Reach Out!
In this beautiful homily for 23rd Sunday in Ordinary Time, Year A, Father Hanly reminds us that the Messiah is not up in heaven calling us all to eternal life, he is down on the earth trying to teach us how to change this world.
Readings for Twenty-Third Sunday in Ordinary Time, Year A
- First Reading: Ezekiel 33:7-9
- Responsorial Psalm: Psalms 95:1-2, 6-7, 8-9
- Second Reading: Romans 13:8-10
- Gospel: Matthew 18:15-20
Recording
Transcript
You might wonder why fraternal charity and fraternal correction is the very first thing that our Gospel has today. And why it is there seems just a little bit funny.
Remember now from last week and the week before, Jesus has led his disciples up the mountain and up to the highest regions of Palestine. And there he has said to Peter that “You are the rock and upon you I will build my community” because Peter, through God’s help, recognised him to be as the Messiah.
And then, of course, last week, just the very next step: when Jesus says he must now show them the way of the Messiah, so listen carefully, the way of the Messiah is to turn to Jerusalem to go there to be arrested, mocked, scourged, nailed to the cross and die, and then to rise again.
Well, the part about rising again meant nothing to them, so Peter jumps forward, as he’s the head of the disciples now, and he says to Jesus, “I’m sorry, but that’s not going to happen to you.”
And Jesus gets very mad and he says those words that make your blood cringe: “Get behind me for you are Satan. You are preventing me from doing what I am called to do by my Father’s will and my Father’s love.”
And so then he comes and he begins taking them all the way down the journey home and in Jerusalem to his death.
Now, the first thing he talks to them on that journey home — remember from now on he’s not going to be speaking to the crowds, although many people will come and follow him, he is speaking only to his disciples — he is telling them that if you want to belong to this community, these are the rules and these are the way we go. And it would have been quite different and quite startling.
And, of course, the first one is: just because you’re walking with me does not mean that you have risen up to heaven. It means that you’re going to work among the people to let them know that the Messiah is not up in heaven calling you all to eternal life, he is down on the earth trying to teach you how to change this world.

◇ ◇ ◇ ◇ ◇ ◇ ◇

EXERCISE SET:
1: Return the section of the homily that begins with the words containing "And Jesus gets" and ends with "to his death.".
2: According to the homily, why did Jesus tell Peter that he was the rock on which the community would be built? Answer in one to three sentences.
3: Continue the homily from the point where it stops.
The entries that follow have no connection to the homily.

◇ ◇ ◇ ◇ ◇ ◇ ◇

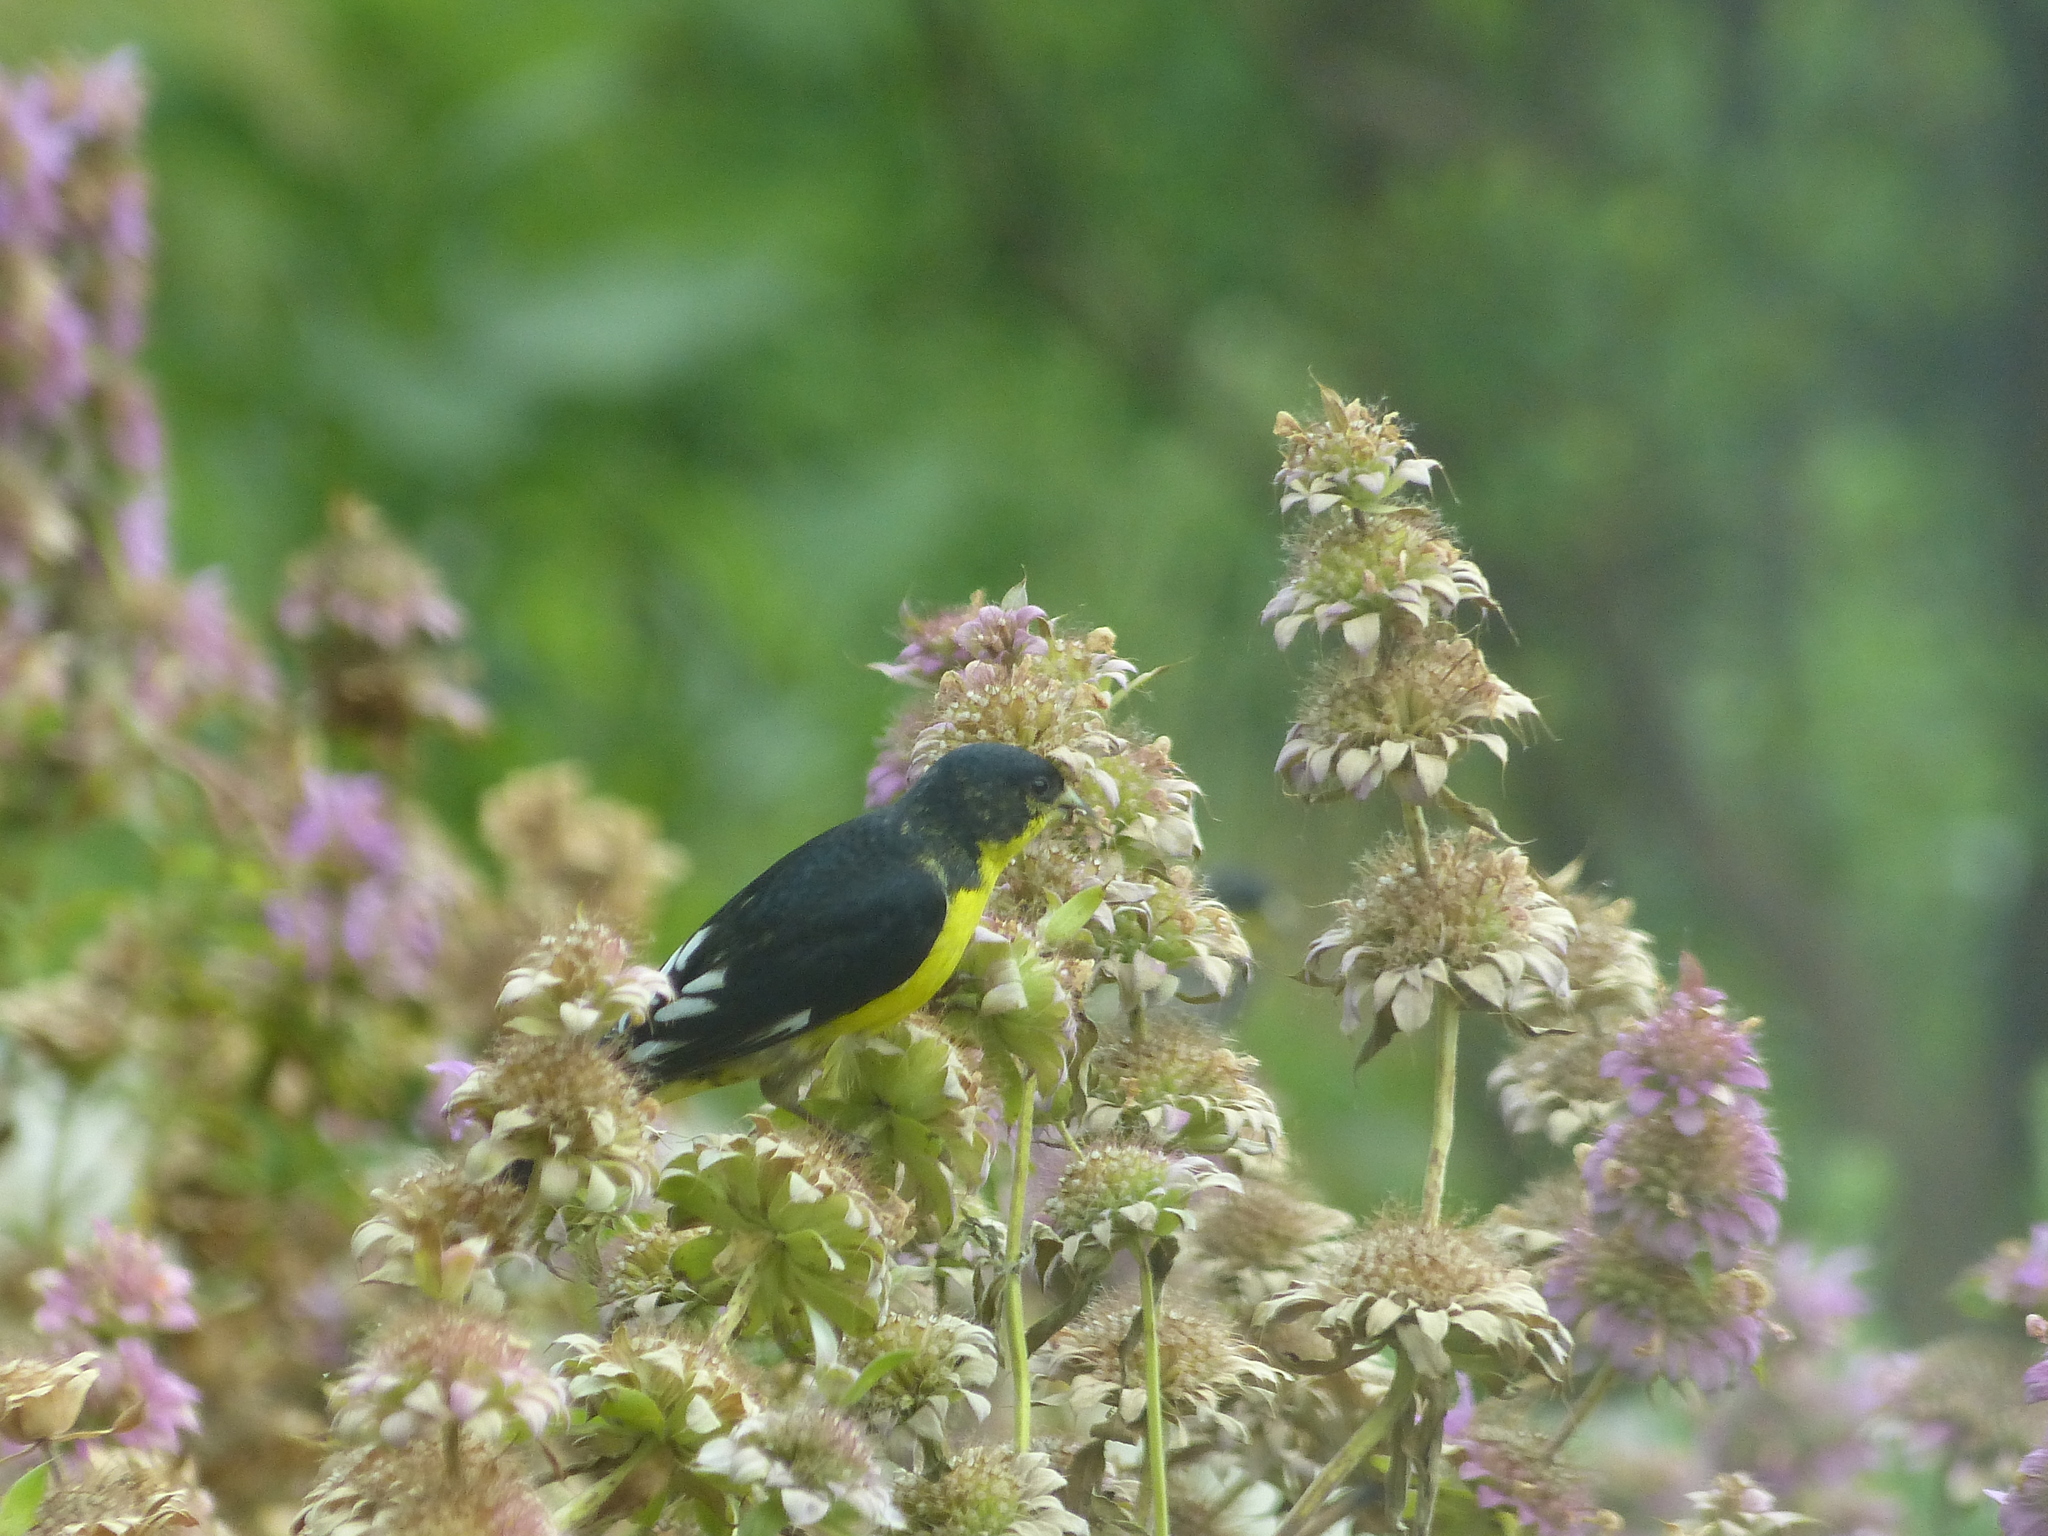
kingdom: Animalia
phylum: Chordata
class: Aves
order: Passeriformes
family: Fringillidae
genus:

◇ ◇ ◇ ◇ ◇ ◇ ◇

THE ANSWERS:
1:
And Jesus gets very mad and he says those words that make your blood cringe: “Get behind me for you are Satan. You are preventing me from doing what I am called to do by my Father’s will and my Father’s love.”
And so then he comes and he begins taking them all the way down the journey home and in Jerusalem to his death.

2: Jesus called Peter the rock because Peter, through God's help, recognized him as the Messiah.

3:
He has come for mankind — and not to choose a few people that are going to feel very happy sitting together and singing hymns together and being together. He has come for the world.
And this is a very important concept. We are here not to go to heaven, we are here to work in this world. And this is a tough world. It’s not a world of wonder and love and all of these things, although it has all these elements in it.
It’s a world where you, yourself, have to change first.
And how will you have to change?
Well, you have to learn to forgive, you have to learn to care, you have to learn that strangers are no longer strangers, they are your brothers and sisters.
You have to learn that you will only learn through pain and suffering and sorrow and misery. You’ll learn nothing from wonder and happiness and all of these wonderful things that are comfortable around you.
And why is that?
Because “pain makes man think, and thought makes man wise, and wisdom makes life endurable.”*
You are to walk the walk of every human being. It’s a mixture of joy and happiness, but also do not run away from the pain, for the pain is where you’re going to learn what it means to love. You cannot love without pain, no matter how you try to surround it, no matter how you try to capture it.
You can only learn pain through sorrow, because it is the empty feeling that you have within you that turns you to God and turns you to understanding that now your heart has been empty and now He is ready to fill it and He is ready to fill it with Himself.
And God is a god of the people. And God is a god who loves us and wants us to know you do not run away and hide from reality, you do not run away and hide from people, you do not set up your little places all for yourself and your friends and ignore the world before you.
The only way is the way of Jesus. You walk and the first thing you learn, the first thing you learn, is that the way can be very hard and the way can be very tough.
But the second thing, Jesus himself says in today’s Gospel: “Yes, hard and tough, but remember I am always with you, I am with you to the end of time.”
And this is the lesson. For with God, if God is with us, who can be against us? If God walks with us, there is no pain that we do not share from his pain, and his pain becomes our pain.
And what happens?
What happens is the new understanding, the new world where such people are not ashamed, they’re not ashamed to be human — they have mistakes.
We are the Roman Catholic Church. This is not a place to hide in. The Roman Catholic Church says we are in need of love, we are in need of forgiveness, because the good man falls seven times a day and this is what it is to be a human being.
We are not looking forward to a world where everybody is happy, happy, happy, because the world that we know is where we will find God. And he is with the poor and he is with the needy and he is with the troubled and he is the one who wipes tears.
And if we want to find him in this world, we must find him in those areas as well as the great moments when we feel his presence within our heart.
For feeling the presence of God in our heart, walking with Jesus, knowing that his spirit drives us on, all of these other great values that God gives to us so that we might understand that the Lord has become flesh and has dwelt among us and moved in with us and will be with us always.
Are we supposed to be perfect?
Of course not. We’re supposed to be vulnerable. Because out of vulnerability comes the possibility of love.
Are we supposed to be the all-stars of the universe?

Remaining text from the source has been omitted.